Нужно было посмотреть, не пришли ли ему послания от его старых подружек или потенциальных новых, и из студенческого городка в Бруклине Голд проехал подземкой на Манхэттен, почти в самый центр, где у него была небольшая квартирка, которую он называл своей студией. Он нашел там письмо от одной из первых своих подружек, которая сообщала, что, может быть, заглянет на денек в Нью-Йорк в следующем месяце и рассчитывает позавтракать с ним; это вполне устраивало Голда, а кофе и сэндвичи в таких случаях он заказывал прямо к себе в студию. Виски здесь уже было. Привратник передал ему конверт из плотной бумаги, адресованный доктору Брюсу Голду, который сразу же понял, что это запоздавшее сочинение какого-то опасливого студента. Вес конверта поверг его в отчаяние; рукопись была толстой, а ведь ему придется читать ее. Он позвонил Белл, чтобы узнать, когда они выезжают.
Из своей квартиры в Манхэттенском Уэст-Сайде они на такси отправились в Бруклин, попав в самый хвост вечерней пробки. Белл была спокойна, Голд испытывал тоску. Туманная темнота опускалась на реку. На коленях Белл лежал тяжелый бумажный пакет с картофельной запеканкой, которую она приготовила утром.
— Постарайся не выглядеть так, будто тебе хочется бежать куда-нибудь без оглядки, — посоветовала ему она, не поворачивая головы. — Постарайся не затевать стычек с Сидом. Постарайся хоть словом перемолвиться с Виктором, Ирвом, Милтом и Максом. Не забудь поцеловать Гарриет.
— Я всегда здороваюсь. А Сид сам со мной затевает стычки.
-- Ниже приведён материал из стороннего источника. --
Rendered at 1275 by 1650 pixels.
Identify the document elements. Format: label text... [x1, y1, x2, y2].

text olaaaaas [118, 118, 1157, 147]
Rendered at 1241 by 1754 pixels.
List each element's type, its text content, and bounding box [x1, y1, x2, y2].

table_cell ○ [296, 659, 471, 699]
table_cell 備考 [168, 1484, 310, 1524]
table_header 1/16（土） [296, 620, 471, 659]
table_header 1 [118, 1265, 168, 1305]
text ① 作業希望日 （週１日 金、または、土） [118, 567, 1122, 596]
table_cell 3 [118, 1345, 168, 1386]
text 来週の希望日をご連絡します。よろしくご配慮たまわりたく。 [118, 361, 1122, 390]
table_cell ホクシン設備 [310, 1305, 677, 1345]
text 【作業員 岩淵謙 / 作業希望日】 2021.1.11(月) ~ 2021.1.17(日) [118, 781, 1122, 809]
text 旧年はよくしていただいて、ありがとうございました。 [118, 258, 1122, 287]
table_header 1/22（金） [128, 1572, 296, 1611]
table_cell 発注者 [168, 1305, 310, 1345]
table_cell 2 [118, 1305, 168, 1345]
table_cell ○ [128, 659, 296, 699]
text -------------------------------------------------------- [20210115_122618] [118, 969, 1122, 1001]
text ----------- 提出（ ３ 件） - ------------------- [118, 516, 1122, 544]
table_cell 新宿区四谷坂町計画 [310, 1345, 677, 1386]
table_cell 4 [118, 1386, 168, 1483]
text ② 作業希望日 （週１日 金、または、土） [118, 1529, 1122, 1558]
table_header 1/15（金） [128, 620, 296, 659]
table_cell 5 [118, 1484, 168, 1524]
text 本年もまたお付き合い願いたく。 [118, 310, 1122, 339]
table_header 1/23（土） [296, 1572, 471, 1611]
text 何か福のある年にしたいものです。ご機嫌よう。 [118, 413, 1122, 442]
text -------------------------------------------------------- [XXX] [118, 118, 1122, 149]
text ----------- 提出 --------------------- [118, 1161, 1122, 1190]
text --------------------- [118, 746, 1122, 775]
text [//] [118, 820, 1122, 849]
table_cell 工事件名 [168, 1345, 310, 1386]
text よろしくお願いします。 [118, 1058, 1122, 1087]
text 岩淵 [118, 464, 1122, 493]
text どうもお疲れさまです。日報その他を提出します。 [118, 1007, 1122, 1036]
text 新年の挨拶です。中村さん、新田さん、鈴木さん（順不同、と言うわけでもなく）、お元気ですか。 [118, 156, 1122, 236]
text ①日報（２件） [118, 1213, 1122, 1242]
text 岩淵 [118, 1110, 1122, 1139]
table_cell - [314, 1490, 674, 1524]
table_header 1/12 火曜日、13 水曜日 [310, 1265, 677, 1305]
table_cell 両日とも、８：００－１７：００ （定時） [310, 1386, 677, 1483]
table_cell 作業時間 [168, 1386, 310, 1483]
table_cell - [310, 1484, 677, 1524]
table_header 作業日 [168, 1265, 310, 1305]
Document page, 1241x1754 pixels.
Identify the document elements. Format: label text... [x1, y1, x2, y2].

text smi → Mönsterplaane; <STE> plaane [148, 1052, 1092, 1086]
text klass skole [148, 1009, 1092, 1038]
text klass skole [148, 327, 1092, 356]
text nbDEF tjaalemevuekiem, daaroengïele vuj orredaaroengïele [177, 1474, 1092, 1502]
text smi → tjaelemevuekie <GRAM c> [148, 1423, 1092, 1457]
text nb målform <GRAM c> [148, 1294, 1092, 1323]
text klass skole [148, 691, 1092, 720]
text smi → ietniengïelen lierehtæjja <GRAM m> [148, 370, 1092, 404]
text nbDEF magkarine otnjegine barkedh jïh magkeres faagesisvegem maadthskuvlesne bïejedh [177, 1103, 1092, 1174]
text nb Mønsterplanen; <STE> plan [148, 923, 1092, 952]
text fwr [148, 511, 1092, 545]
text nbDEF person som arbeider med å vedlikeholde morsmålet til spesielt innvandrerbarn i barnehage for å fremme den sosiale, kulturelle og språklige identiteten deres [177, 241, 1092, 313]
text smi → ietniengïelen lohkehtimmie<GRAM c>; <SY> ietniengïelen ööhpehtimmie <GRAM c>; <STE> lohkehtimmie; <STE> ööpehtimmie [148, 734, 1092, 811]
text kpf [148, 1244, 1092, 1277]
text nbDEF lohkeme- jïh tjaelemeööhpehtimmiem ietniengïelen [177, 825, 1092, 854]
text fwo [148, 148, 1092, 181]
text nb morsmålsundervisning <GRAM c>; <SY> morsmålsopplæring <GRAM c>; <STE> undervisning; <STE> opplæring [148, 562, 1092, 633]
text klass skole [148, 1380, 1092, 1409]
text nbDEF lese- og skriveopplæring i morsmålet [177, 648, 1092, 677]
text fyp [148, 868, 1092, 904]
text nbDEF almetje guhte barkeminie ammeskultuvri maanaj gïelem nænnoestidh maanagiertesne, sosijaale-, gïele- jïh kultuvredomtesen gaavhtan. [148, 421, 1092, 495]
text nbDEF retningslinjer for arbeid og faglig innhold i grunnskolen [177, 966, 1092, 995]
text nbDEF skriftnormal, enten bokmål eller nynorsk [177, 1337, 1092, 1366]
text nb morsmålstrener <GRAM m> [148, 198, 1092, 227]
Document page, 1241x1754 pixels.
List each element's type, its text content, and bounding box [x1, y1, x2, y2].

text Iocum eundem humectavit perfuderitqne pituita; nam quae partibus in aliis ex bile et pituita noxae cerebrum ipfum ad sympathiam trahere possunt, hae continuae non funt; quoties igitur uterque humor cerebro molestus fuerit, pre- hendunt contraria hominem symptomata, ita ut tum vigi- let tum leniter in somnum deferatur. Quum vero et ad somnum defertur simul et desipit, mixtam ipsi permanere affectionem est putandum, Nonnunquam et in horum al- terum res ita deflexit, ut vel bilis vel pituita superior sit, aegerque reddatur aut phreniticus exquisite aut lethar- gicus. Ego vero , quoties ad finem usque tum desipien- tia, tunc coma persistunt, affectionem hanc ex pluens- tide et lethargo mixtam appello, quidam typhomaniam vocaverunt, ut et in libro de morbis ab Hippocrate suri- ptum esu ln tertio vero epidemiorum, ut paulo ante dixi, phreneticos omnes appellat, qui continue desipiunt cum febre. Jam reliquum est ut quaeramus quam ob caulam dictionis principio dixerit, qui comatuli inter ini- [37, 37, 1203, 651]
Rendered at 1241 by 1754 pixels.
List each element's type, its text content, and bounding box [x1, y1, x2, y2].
— Он только говорит. И даже не с тобой.
— Он говорит, чтобы разозлить меня.
— Я постараюсь ему помешать.
Голд придал своим мыслям самое язвительное направление и попытался все свои недобрые чувства направить на книгу о Генри Киссинджере[2], над которой думал вот уже больше года. Но этот предмет оказался недостаточно привлекателен, и когда такси выехало из тоннеля в Бруклин, его мысли вернулись к предстоящему удручающе-крикливому сборищу.
Чувствовал он себя ужасно.
Все остальные будут получать удовольствие. Для него же семейные вечера превратились в тяжелое наказание, в тягостное испытание его преданности семье, которой он оставался верен со скорбью и раздражением во всех случаях, когда у него не было иного позволявшего сохранить лицо выбора. Там не будет ни одного человека, которого он хотел бы видеть. Участие в общем разговоре для него будет невозможно. Он больше не любил ни отца, ни брата; правда, он и прежде не испытывал к ним особой нежности. Но время от времени он чувствовал что-то вроде благодарности и сострадания к своим четырем старшим сестрам, хотя особенности и глубина этих чувств определялись варьирующимися воспоминаниями о том, какая из них была добрее к нему после смерти их матери и в предшествовавшие годы. Все они знали, что он имеет некоторую известность как писатель, но не могли понять почему.
Нелюбовь Голда к семейным обедам, его отвращение к любому проявлению чувств в семейных отношениях уходило корнями в далекое прошлое, по крайней мере, во времена окончания школы и переезда на Манхэттен для учебы в Колумбия-Колледж. Он был счастлив поступить в такое престижное учебное заведение и испытывал огромное облегчение, уйдя из своей большой семьи, состоявшей из пяти сестер и одного брата, семьи, в которой он всю жизнь чувствовал себя и ущемленным, и недооцененным.